Goal
Reproduce every line of the listing below verbatim, omitting the pictures.

Dataset records
++++++++++
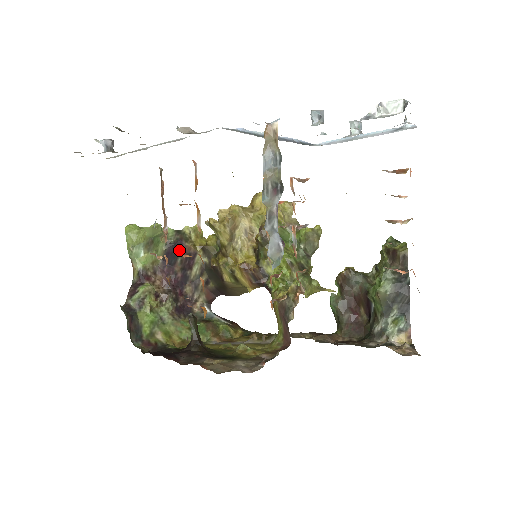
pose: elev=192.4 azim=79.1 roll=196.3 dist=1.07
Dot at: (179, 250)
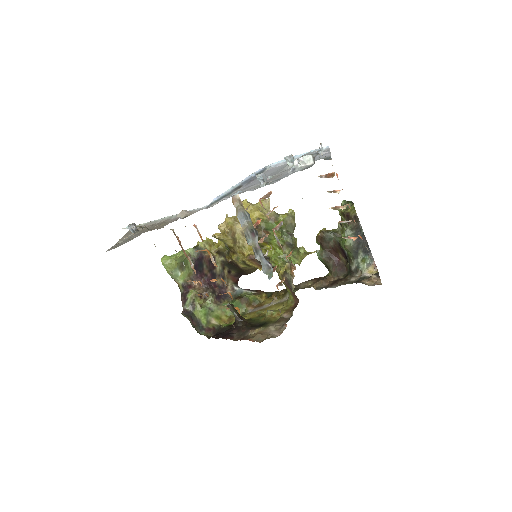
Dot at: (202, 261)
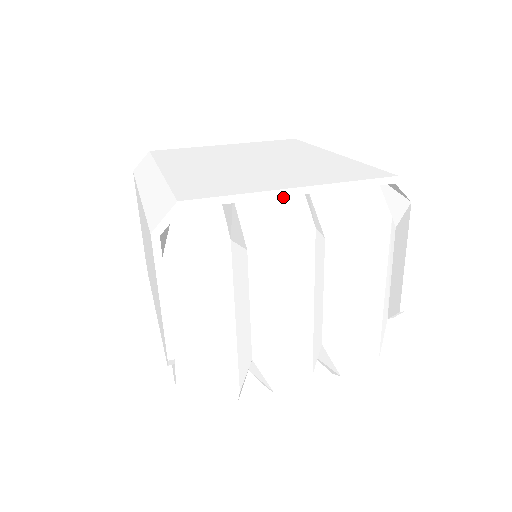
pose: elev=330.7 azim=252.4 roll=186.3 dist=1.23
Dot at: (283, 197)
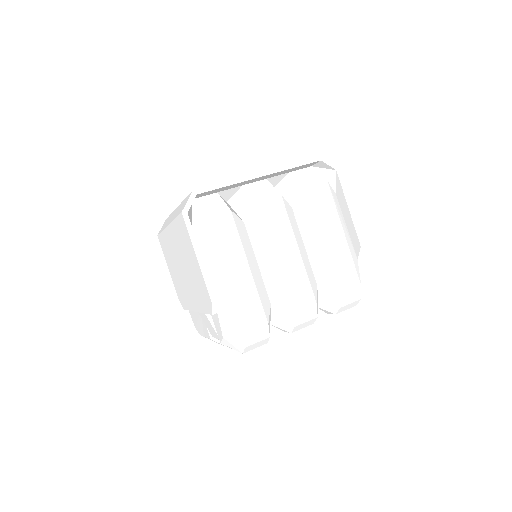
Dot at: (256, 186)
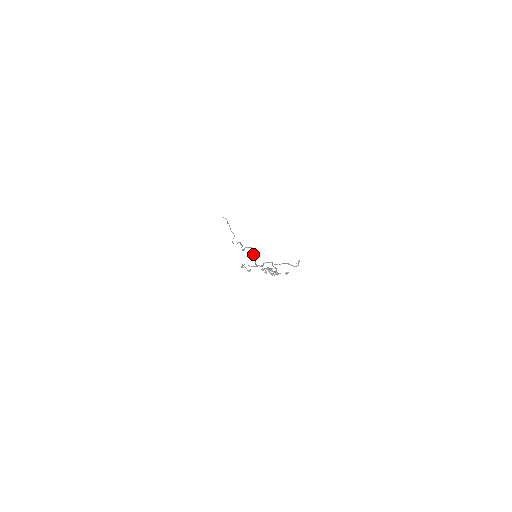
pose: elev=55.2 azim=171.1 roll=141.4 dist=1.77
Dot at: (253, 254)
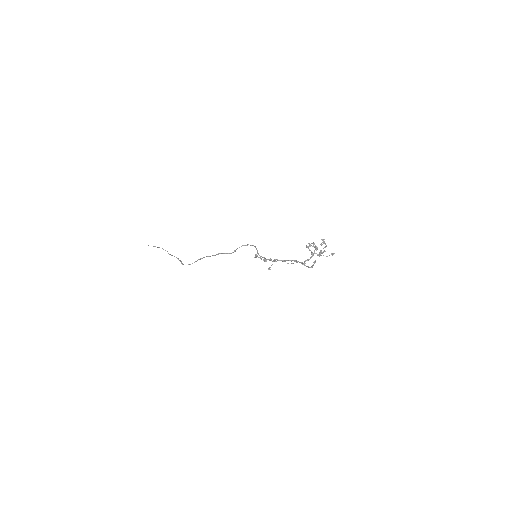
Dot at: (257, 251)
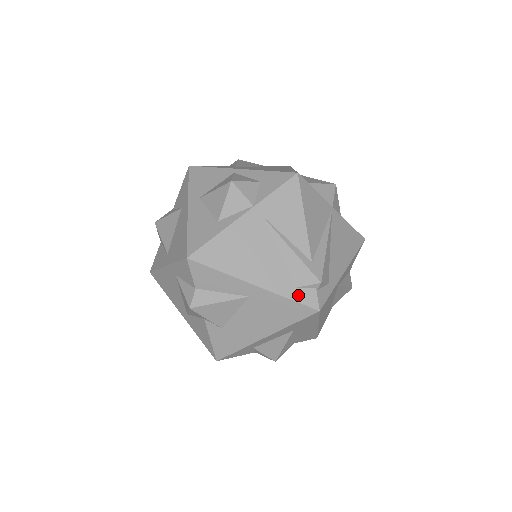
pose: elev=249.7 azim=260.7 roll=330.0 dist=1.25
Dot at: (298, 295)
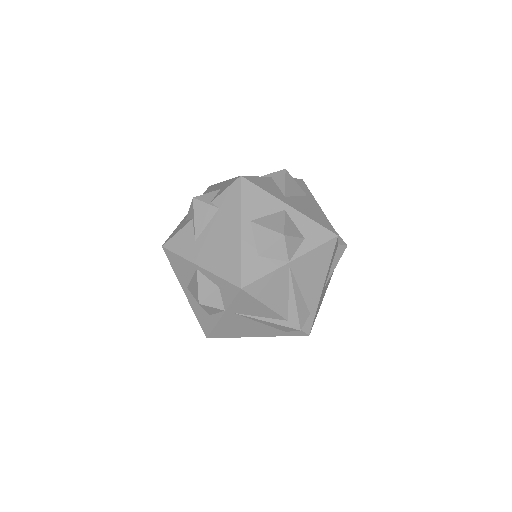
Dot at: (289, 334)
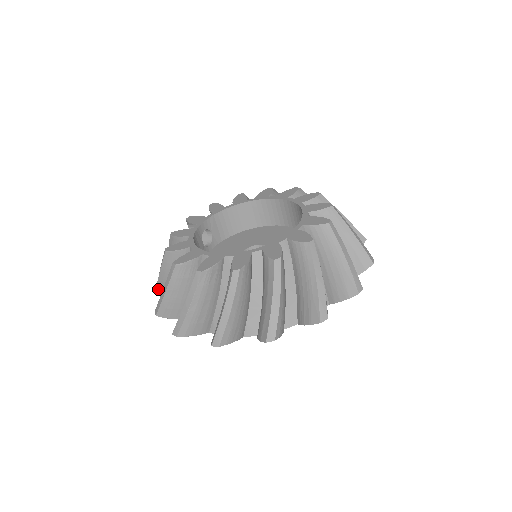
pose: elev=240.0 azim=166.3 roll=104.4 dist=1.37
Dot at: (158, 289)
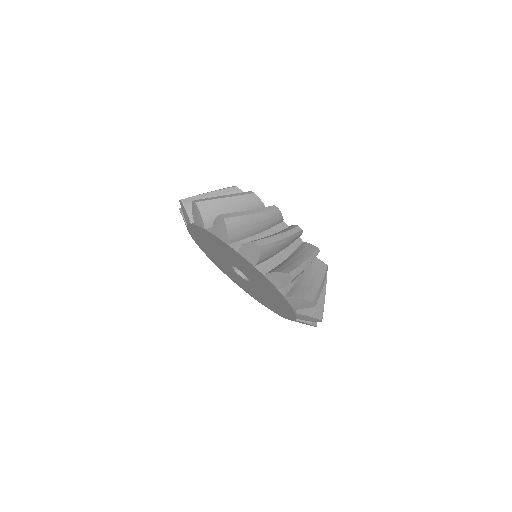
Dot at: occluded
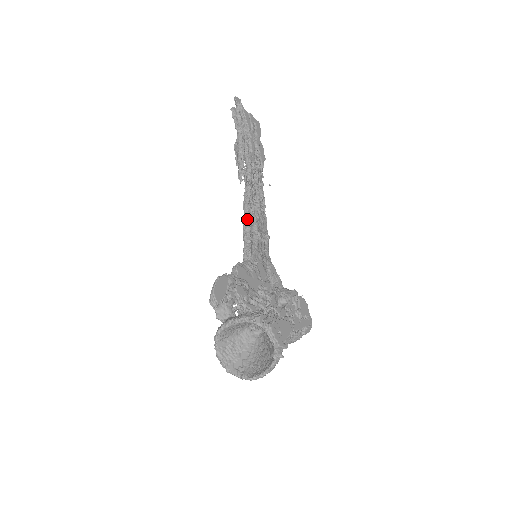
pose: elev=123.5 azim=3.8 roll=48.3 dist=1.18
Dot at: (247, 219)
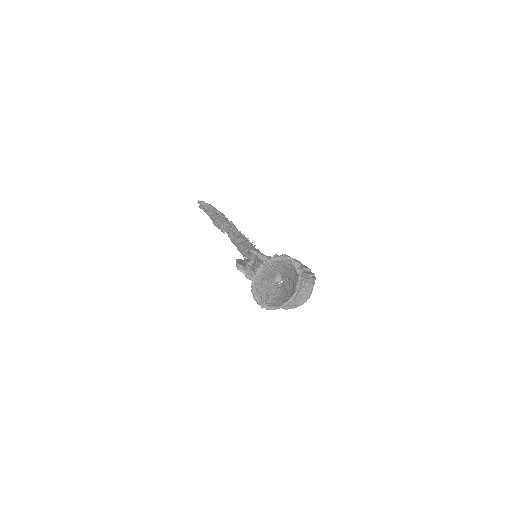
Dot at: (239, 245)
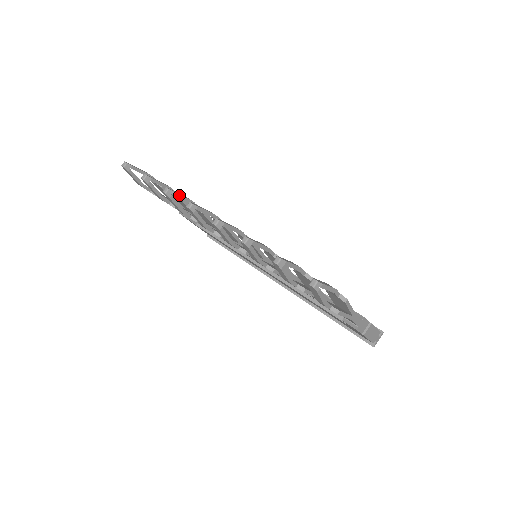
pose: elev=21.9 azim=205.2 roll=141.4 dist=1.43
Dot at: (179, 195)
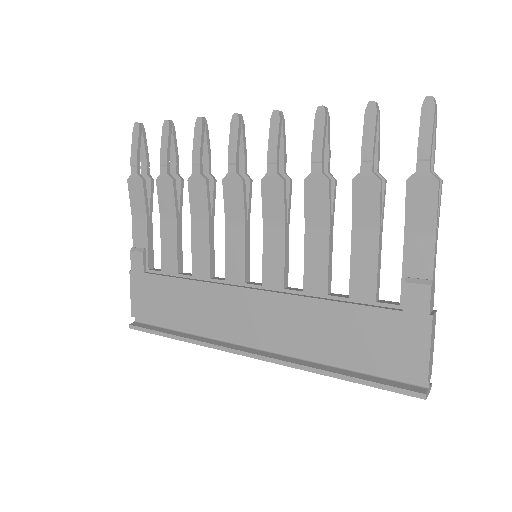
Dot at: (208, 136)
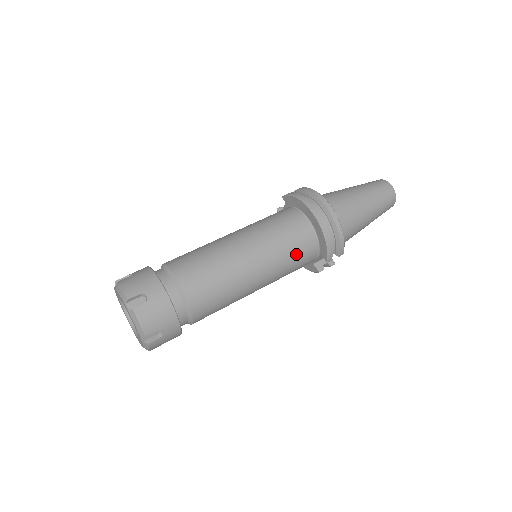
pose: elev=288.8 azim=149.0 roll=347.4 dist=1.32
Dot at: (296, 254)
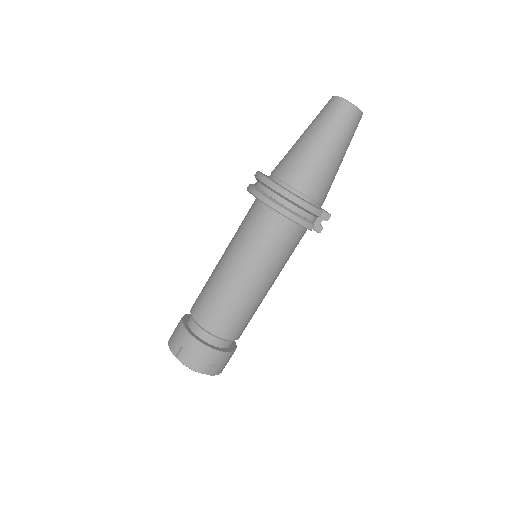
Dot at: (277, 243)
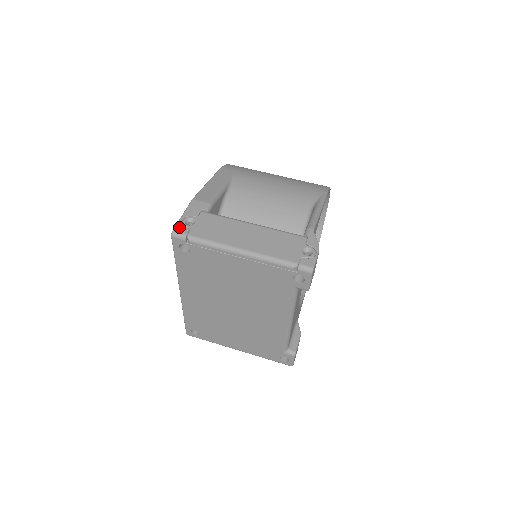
++++++++++
Exercise result
pose: elev=192.4 azim=79.1 roll=196.3 dist=1.07
Dot at: (179, 250)
Dot at: (202, 261)
pose: elev=330.7 azim=252.4 roll=186.3 dist=1.23
Dot at: (283, 197)
Dot at: (256, 186)
pose: elev=55.2 azim=171.1 roll=141.4 dist=1.77
Dot at: (253, 254)
Dot at: (257, 251)
pose: elev=249.7 azim=260.7 roll=330.0 dist=1.25
Dot at: (298, 295)
Dot at: (289, 334)
pose: elev=240.0 azim=166.3 roll=104.4 dist=1.37
Dot at: (158, 289)
Dot at: occluded
pose: elev=123.5 azim=3.8 roll=48.3 dist=1.18
Dot at: (247, 219)
Dot at: (239, 245)
pose: elev=21.9 azim=205.2 roll=141.4 dist=1.43
Dot at: (179, 195)
Dot at: (208, 136)
pose: elev=288.8 azim=149.0 roll=347.4 dist=1.32
Dot at: (296, 254)
Dot at: (277, 243)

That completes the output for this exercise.